On Thursday, 12/15, PBS sponsored a Digital Future Initiative Summit in Washington, DC to unveil the report of its panel [pdf] chaired by James Barksdale and Reed Hundt. The panel's work was funded by the John D. and Catherine MacArthur Foundation. Among its wide-ranging recommendations was the following:
PBS, NPR, PRI and local stations, together with other leading national and local partners, should create an unprecedented new content archive and delivery system -- a Public Service Media Web Engine -- to enable Americans to access public service media anywhere, anytime and on-demand. This Web Engine should provide a readily searchable archive, surrounded by supporting functions and services for content creators, distributors and end-users. Easily accessible through Web portals like pbs.org, npr.org and station websites, the engine would provide virtually unlimited "shelf space" for current and archived content, increasing the utilization of all content across both space and time, thereby improving the economics and audiences of public service content.
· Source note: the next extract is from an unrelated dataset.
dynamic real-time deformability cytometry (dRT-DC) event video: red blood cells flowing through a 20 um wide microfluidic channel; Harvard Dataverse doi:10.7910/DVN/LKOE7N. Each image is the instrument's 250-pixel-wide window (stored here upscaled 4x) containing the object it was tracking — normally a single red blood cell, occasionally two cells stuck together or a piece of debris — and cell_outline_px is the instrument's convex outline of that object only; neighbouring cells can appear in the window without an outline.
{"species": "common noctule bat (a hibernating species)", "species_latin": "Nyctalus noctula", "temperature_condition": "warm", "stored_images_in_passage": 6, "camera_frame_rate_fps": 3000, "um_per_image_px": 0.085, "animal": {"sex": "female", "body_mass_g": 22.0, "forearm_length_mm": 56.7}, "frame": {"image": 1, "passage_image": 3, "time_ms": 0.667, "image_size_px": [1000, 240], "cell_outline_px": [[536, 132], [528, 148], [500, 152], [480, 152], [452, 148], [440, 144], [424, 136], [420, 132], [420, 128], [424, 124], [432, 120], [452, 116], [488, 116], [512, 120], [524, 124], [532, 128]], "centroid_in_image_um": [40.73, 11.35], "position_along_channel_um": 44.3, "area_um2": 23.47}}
Among the 34 (count 'em) speakers in the 5-hour summit were WGBH VP/CTO David Liroff, Shiloh Group CEO and PBS board member Tom Wheeler (also see), and yours truly, whose remarks were, as you might imagine, consistent with this recommendation. David and I are part of the Public Service Publisher Initiative, an ad hoc group of public broadcasting stations and independent producers who are working with the non-profit Open Media Network to do just that.
The panel's work is valuable beyond this recommendation, of course. Now, if we can just keep it from joining the big library of "shelfware" that our industry seems to be good at creating.